Für die Indikationen vorbehandelte Relaps-Patienten mit Zirrhose und vorbehandelte Relaps-Patienten ohne Zirrhose ist ein Zusatznutzen von Telaprevir + PegInterferon + Ribavirin gegenüber PegInterferon + Ribavirin nicht belegt.

Für die in den o. g. Indikationen jeweils enthaltene Patientengruppe der mit dem HIV- bzw. HBV-ko-infizierten Patienten ist ein Zusatznutzen von Telaprevir + PegInterferon + Ribavirin gegenüber PegInterferon + Ribavirin nicht belegt.“


Regadenoson (Rapiscan®) als pharmakologischer Stressauslöser für Myokardperfusionsaufnahmen (MPI)

Der pharmazeutische Unternehmer hat die erforderlichen Nachweise für die Nutzenbewertung trotz Aufforderung nicht vollständig vorgelegt. Die in § 35a Abs. 1 Satz 5 SGB V angeordnete Rechtsfolge ist, dass ein Zusatznutzen als nicht belegt gilt. Dennoch hat der G-BA auch in diesem Fall eine Nutzenbewertung veröffentlicht (Anlage) und die Möglichkeit eröffnet Stellung zu nehmen.
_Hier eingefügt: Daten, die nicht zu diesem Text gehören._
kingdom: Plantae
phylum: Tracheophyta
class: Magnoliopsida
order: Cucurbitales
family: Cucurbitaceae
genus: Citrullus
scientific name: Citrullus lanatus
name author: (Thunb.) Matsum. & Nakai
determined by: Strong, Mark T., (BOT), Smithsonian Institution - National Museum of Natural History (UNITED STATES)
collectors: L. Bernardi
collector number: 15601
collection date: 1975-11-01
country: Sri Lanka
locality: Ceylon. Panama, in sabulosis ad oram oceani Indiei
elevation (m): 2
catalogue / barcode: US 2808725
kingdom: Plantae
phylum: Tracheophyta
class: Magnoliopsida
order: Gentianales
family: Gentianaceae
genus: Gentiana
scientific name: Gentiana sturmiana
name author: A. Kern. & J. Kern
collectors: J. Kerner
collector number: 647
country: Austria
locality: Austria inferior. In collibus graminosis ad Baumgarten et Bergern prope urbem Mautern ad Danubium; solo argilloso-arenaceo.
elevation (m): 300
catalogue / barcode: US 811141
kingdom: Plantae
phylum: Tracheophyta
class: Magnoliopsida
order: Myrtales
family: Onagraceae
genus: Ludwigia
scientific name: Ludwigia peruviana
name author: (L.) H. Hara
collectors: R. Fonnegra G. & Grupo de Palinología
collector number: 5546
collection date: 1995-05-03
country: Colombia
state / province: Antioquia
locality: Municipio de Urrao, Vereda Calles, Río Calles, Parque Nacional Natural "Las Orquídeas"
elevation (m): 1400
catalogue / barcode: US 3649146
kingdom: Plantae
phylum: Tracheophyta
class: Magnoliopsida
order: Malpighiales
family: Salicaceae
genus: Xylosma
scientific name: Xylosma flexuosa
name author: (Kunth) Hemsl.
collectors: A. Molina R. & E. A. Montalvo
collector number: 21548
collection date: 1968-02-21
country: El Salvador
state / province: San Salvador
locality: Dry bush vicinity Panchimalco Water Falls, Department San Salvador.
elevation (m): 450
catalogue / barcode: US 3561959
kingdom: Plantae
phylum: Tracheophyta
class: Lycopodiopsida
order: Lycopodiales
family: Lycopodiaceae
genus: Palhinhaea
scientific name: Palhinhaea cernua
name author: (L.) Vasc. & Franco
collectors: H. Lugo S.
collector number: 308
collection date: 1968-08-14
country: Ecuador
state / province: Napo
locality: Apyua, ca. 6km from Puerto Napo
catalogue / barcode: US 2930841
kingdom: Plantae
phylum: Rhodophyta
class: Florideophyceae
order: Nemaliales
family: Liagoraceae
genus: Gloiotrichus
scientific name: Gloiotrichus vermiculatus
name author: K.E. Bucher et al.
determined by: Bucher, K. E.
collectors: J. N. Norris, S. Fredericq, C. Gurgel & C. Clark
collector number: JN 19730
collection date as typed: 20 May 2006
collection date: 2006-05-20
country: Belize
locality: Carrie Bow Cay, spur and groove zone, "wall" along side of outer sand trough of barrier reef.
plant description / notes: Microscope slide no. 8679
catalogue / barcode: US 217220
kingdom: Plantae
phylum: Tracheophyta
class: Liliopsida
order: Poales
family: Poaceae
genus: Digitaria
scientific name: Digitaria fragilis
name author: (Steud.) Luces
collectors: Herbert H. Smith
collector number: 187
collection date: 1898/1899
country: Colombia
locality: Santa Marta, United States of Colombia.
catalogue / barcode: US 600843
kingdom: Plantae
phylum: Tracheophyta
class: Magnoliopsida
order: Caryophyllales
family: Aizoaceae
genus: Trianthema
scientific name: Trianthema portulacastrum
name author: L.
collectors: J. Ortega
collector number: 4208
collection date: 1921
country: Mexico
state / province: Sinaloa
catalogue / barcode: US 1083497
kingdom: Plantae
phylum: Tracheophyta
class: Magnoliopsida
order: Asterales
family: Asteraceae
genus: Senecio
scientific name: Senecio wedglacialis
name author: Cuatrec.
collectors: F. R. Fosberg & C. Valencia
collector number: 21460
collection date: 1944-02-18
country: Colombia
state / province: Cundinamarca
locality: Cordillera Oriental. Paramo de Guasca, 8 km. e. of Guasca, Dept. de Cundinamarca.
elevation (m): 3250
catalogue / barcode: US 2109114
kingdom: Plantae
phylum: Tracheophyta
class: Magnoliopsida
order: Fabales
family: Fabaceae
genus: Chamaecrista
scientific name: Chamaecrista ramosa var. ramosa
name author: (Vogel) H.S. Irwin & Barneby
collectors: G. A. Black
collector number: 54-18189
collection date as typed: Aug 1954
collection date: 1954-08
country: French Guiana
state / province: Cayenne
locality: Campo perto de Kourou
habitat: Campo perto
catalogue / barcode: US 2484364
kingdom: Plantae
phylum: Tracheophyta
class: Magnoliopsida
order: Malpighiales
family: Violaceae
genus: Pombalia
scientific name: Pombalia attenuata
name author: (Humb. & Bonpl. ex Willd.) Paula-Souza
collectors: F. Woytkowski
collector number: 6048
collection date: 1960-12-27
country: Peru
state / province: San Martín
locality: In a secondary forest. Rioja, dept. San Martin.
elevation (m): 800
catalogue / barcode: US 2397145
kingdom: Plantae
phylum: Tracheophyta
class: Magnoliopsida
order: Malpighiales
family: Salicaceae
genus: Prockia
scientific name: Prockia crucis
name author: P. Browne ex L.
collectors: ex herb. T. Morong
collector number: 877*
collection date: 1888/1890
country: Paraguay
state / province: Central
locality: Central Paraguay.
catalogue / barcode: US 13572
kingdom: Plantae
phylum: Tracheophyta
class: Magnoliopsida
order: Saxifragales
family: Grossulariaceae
Der G-BA kommt in der Nutzenbewertung zu folgendem Fazit:

„Der Zusatznutzen im Verhältnis zur zweckmäßigen Vergleichstherapie (Anmerkung: es handelt sich um Adenosin) gilt als nicht belegt.“

Aufgrund der engen gesetzlichen Vorgaben sind die Fristen zur Abgabe einer Stellungnahme sehr eng gefasst. Die Frist zur Abgabe der schriftlichen Stellungnahmen endet am 06. Februar 2012 und die mündliche Anhörung wird am 21. Februar 2012 stattfinden.

Über die Beschlussfassungen des G-BA über die Nutzenbewertungen werden wir erneut berichten.